Required action:
Each line below should be written out again exactly.

Dataset entries:
------------------------------------
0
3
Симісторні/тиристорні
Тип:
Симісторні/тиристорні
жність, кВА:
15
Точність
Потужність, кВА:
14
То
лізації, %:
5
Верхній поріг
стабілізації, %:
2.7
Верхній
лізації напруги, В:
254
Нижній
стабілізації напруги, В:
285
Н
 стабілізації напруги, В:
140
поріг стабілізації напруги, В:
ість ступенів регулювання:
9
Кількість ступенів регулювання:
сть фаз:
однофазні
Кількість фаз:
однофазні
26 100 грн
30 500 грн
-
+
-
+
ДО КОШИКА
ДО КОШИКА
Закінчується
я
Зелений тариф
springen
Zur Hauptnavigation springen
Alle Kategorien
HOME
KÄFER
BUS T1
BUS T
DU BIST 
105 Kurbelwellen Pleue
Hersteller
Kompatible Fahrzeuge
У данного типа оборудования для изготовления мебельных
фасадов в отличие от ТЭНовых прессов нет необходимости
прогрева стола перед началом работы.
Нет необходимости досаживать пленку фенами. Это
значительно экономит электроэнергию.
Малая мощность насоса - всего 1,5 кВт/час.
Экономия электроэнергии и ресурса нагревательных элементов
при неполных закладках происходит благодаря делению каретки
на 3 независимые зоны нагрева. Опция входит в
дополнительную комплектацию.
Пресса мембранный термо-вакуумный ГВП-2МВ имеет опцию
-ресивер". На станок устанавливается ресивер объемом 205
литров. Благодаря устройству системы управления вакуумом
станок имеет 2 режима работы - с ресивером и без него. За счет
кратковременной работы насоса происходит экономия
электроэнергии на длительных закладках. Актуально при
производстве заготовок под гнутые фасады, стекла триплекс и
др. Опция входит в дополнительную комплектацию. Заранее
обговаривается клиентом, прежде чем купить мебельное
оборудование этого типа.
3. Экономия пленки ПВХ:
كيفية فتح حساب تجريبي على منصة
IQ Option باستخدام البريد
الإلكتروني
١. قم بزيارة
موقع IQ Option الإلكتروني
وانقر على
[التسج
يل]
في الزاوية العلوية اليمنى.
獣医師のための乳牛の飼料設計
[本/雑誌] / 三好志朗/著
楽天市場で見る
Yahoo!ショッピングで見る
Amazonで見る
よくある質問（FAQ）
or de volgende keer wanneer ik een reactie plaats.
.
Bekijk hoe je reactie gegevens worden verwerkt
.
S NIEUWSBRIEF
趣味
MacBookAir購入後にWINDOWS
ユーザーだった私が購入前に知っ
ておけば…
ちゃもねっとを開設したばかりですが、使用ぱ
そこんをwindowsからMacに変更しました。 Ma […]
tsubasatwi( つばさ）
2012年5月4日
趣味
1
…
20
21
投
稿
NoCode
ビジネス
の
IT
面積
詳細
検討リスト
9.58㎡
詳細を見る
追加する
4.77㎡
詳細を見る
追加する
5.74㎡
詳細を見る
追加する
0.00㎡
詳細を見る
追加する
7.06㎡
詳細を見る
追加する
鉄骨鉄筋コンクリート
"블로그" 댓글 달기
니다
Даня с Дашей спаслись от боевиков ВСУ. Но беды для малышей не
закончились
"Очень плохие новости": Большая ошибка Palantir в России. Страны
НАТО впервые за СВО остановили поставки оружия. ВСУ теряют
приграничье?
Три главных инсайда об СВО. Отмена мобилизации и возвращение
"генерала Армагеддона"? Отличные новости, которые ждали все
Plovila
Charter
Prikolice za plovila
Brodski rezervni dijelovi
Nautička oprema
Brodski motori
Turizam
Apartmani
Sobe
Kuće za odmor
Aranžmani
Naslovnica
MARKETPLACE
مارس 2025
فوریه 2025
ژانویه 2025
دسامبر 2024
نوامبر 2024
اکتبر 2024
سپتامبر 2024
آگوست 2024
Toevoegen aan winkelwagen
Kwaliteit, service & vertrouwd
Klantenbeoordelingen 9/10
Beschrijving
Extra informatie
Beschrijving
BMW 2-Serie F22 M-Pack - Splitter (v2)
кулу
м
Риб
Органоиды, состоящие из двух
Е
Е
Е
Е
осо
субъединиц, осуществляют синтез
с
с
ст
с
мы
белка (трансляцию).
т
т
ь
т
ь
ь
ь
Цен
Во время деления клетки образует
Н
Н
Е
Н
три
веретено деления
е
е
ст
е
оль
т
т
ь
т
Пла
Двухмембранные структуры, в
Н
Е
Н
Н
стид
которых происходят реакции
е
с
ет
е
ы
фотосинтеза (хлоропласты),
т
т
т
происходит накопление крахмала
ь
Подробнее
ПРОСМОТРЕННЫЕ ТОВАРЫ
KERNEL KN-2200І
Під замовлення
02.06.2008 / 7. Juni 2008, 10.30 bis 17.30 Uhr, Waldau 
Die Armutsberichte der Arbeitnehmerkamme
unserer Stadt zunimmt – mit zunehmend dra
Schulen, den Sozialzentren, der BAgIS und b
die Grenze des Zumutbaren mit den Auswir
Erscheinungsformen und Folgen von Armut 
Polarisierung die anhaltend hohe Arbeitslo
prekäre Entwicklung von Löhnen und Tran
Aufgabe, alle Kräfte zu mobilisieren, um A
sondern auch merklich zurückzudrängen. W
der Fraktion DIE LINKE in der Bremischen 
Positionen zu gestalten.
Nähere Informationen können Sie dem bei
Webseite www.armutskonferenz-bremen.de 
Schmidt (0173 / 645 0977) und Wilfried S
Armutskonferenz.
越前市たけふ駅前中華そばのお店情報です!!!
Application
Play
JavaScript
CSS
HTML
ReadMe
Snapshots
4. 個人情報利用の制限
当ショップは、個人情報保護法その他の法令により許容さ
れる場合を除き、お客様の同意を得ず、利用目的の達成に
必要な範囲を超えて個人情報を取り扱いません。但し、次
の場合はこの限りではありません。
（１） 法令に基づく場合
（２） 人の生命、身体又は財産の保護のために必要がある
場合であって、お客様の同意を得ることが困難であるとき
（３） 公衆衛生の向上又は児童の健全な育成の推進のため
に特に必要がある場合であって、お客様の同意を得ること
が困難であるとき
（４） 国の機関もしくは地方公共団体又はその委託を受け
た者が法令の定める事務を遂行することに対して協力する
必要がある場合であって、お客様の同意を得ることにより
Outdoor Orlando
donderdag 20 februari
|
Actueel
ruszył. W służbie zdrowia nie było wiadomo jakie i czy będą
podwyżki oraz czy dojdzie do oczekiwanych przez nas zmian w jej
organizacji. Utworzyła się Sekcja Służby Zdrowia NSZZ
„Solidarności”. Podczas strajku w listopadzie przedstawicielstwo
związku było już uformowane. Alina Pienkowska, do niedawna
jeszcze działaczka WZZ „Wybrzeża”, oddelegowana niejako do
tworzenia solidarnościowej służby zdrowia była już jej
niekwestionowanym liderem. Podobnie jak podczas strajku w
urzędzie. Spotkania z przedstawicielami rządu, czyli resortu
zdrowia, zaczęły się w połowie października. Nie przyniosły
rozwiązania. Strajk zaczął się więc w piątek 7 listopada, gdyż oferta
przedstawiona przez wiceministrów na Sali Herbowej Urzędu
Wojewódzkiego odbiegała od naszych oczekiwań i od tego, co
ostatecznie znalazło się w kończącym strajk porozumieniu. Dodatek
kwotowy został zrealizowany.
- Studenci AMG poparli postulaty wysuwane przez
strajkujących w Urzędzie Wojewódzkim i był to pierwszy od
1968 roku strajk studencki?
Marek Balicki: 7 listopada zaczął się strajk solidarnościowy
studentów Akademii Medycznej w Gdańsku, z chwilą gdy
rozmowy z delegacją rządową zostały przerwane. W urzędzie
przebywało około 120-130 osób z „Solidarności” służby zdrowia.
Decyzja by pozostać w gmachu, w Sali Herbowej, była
------------------------------------
Answer to this exercise:
0
3
Симісторні/тиристорні
Тип:
Симісторні/тиристорні
жність, кВА:
15
Точність
Потужність, кВА:
14
То
лізації, %:
5
Верхній поріг
стабілізації, %:
2.7
Верхній
лізації напруги, В:
254
Нижній
стабілізації напруги, В:
285
Н
 стабілізації напруги, В:
140
поріг стабілізації напруги, В:
ість ступенів регулювання:
9
Кількість ступенів регулювання:
сть фаз:
однофазні
Кількість фаз:
однофазні
26 100 грн
30 500 грн
-
+
-
+
ДО КОШИКА
ДО КОШИКА
Закінчується
я
Зелений тариф
springen
Zur Hauptnavigation springen
Alle Kategorien
HOME
KÄFER
BUS T1
BUS T
DU BIST 
105 Kurbelwellen Pleue
Hersteller
Kompatible Fahrzeuge
У данного типа оборудования для изготовления мебельных
фасадов в отличие от ТЭНовых прессов нет необходимости
прогрева стола перед началом работы.
Нет необходимости досаживать пленку фенами. Это
значительно экономит электроэнергию.
Малая мощность насоса - всего 1,5 кВт/час.
Экономия электроэнергии и ресурса нагревательных элементов
при неполных закладках происходит благодаря делению каретки
на 3 независимые зоны нагрева. Опция входит в
дополнительную комплектацию.
Пресса мембранный термо-вакуумный ГВП-2МВ имеет опцию
-ресивер". На станок устанавливается ресивер объемом 205
литров. Благодаря устройству системы управления вакуумом
станок имеет 2 режима работы - с ресивером и без него. За счет
кратковременной работы насоса происходит экономия
электроэнергии на длительных закладках. Актуально при
производстве заготовок под гнутые фасады, стекла триплекс и
др. Опция входит в дополнительную комплектацию. Заранее
обговаривается клиентом, прежде чем купить мебельное
оборудование этого типа.
3. Экономия пленки ПВХ:
كيفية فتح حساب تجريبي على منصة
IQ Option باستخدام البريد
الإلكتروني
١. قم بزيارة
موقع IQ Option الإلكتروني
وانقر على
[التسج
يل]
في الزاوية العلوية اليمنى.
獣医師のための乳牛の飼料設計
[本/雑誌] / 三好志朗/著
楽天市場で見る
Yahoo!ショッピングで見る
Amazonで見る
よくある質問（FAQ）
or de volgende keer wanneer ik een reactie plaats.
.
Bekijk hoe je reactie gegevens worden verwerkt
.
S NIEUWSBRIEF
趣味
MacBookAir購入後にWINDOWS
ユーザーだった私が購入前に知っ
ておけば…
ちゃもねっとを開設したばかりですが、使用ぱ
そこんをwindowsからMacに変更しました。 Ma […]
tsubasatwi( つばさ）
2012年5月4日
趣味
1
…
20
21
投
稿
NoCode
ビジネス
の
IT
面積
詳細
検討リスト
9.58㎡
詳細を見る
追加する
4.77㎡
詳細を見る
追加する
5.74㎡
詳細を見る
追加する
0.00㎡
詳細を見る
追加する
7.06㎡
詳細を見る
追加する
鉄骨鉄筋コンクリート
"블로그" 댓글 달기
니다
Даня с Дашей спаслись от боевиков ВСУ. Но беды для малышей не
закончились
"Очень плохие новости": Большая ошибка Palantir в России. Страны
НАТО впервые за СВО остановили поставки оружия. ВСУ теряют
приграничье?
Три главных инсайда об СВО. Отмена мобилизации и возвращение
"генерала Армагеддона"? Отличные новости, которые ждали все
Plovila
Charter
Prikolice za plovila
Brodski rezervni dijelovi
Nautička oprema
Brodski motori
Turizam
Apartmani
Sobe
Kuće za odmor
Aranžmani
Naslovnica
MARKETPLACE
مارس 2025
فوریه 2025
ژانویه 2025
دسامبر 2024
نوامبر 2024
اکتبر 2024
سپتامبر 2024
آگوست 2024
Toevoegen aan winkelwagen
Kwaliteit, service & vertrouwd
Klantenbeoordelingen 9/10
Beschrijving
Extra informatie
Beschrijving
BMW 2-Serie F22 M-Pack - Splitter (v2)
кулу
м
Риб
Органоиды, состоящие из двух
Е
Е
Е
Е
осо
субъединиц, осуществляют синтез
с
с
ст
с
мы
белка (трансляцию).
т
т
ь
т
ь
ь
ь
Цен
Во время деления клетки образует
Н
Н
Е
Н
три
веретено деления
е
е
ст
е
оль
т
т
ь
т
Пла
Двухмембранные структуры, в
Н
Е
Н
Н
стид
которых происходят реакции
е
с
ет
е
ы
фотосинтеза (хлоропласты),
т
т
т
происходит накопление крахмала
ь
Подробнее
ПРОСМОТРЕННЫЕ ТОВАРЫ
KERNEL KN-2200І
Під замовлення
02.06.2008 / 7. Juni 2008, 10.30 bis 17.30 Uhr, Waldau 
Die Armutsberichte der Arbeitnehmerkamme
unserer Stadt zunimmt – mit zunehmend dra
Schulen, den Sozialzentren, der BAgIS und b
die Grenze des Zumutbaren mit den Auswir
Erscheinungsformen und Folgen von Armut 
Polarisierung die anhaltend hohe Arbeitslo
prekäre Entwicklung von Löhnen und Tran
Aufgabe, alle Kräfte zu mobilisieren, um A
sondern auch merklich zurückzudrängen. W
der Fraktion DIE LINKE in der Bremischen 
Positionen zu gestalten.
Nähere Informationen können Sie dem bei
Webseite www.armutskonferenz-bremen.de 
Schmidt (0173 / 645 0977) und Wilfried S
Armutskonferenz.
越前市たけふ駅前中華そばのお店情報です!!!
Application
Play
JavaScript
CSS
HTML
ReadMe
Snapshots
4. 個人情報利用の制限
当ショップは、個人情報保護法その他の法令により許容さ
れる場合を除き、お客様の同意を得ず、利用目的の達成に
必要な範囲を超えて個人情報を取り扱いません。但し、次
の場合はこの限りではありません。
（１） 法令に基づく場合
（２） 人の生命、身体又は財産の保護のために必要がある
場合であって、お客様の同意を得ることが困難であるとき
（３） 公衆衛生の向上又は児童の健全な育成の推進のため
に特に必要がある場合であって、お客様の同意を得ること
が困難であるとき
（４） 国の機関もしくは地方公共団体又はその委託を受け
た者が法令の定める事務を遂行することに対して協力する
必要がある場合であって、お客様の同意を得ることにより
Outdoor Orlando
donderdag 20 februari
|
Actueel
ruszył. W służbie zdrowia nie było wiadomo jakie i czy będą
podwyżki oraz czy dojdzie do oczekiwanych przez nas zmian w jej
organizacji. Utworzyła się Sekcja Służby Zdrowia NSZZ
„Solidarności”. Podczas strajku w listopadzie przedstawicielstwo
związku było już uformowane. Alina Pienkowska, do niedawna
jeszcze działaczka WZZ „Wybrzeża”, oddelegowana niejako do
tworzenia solidarnościowej służby zdrowia była już jej
niekwestionowanym liderem. Podobnie jak podczas strajku w
urzędzie. Spotkania z przedstawicielami rządu, czyli resortu
zdrowia, zaczęły się w połowie października. Nie przyniosły
rozwiązania. Strajk zaczął się więc w piątek 7 listopada, gdyż oferta
przedstawiona przez wiceministrów na Sali Herbowej Urzędu
Wojewódzkiego odbiegała od naszych oczekiwań i od tego, co
ostatecznie znalazło się w kończącym strajk porozumieniu. Dodatek
kwotowy został zrealizowany.
- Studenci AMG poparli postulaty wysuwane przez
strajkujących w Urzędzie Wojewódzkim i był to pierwszy od
1968 roku strajk studencki?
Marek Balicki: 7 listopada zaczął się strajk solidarnościowy
studentów Akademii Medycznej w Gdańsku, z chwilą gdy
rozmowy z delegacją rządową zostały przerwane. W urzędzie
przebywało około 120-130 osób z „Solidarności” służby zdrowia.
Decyzja by pozostać w gmachu, w Sali Herbowej, była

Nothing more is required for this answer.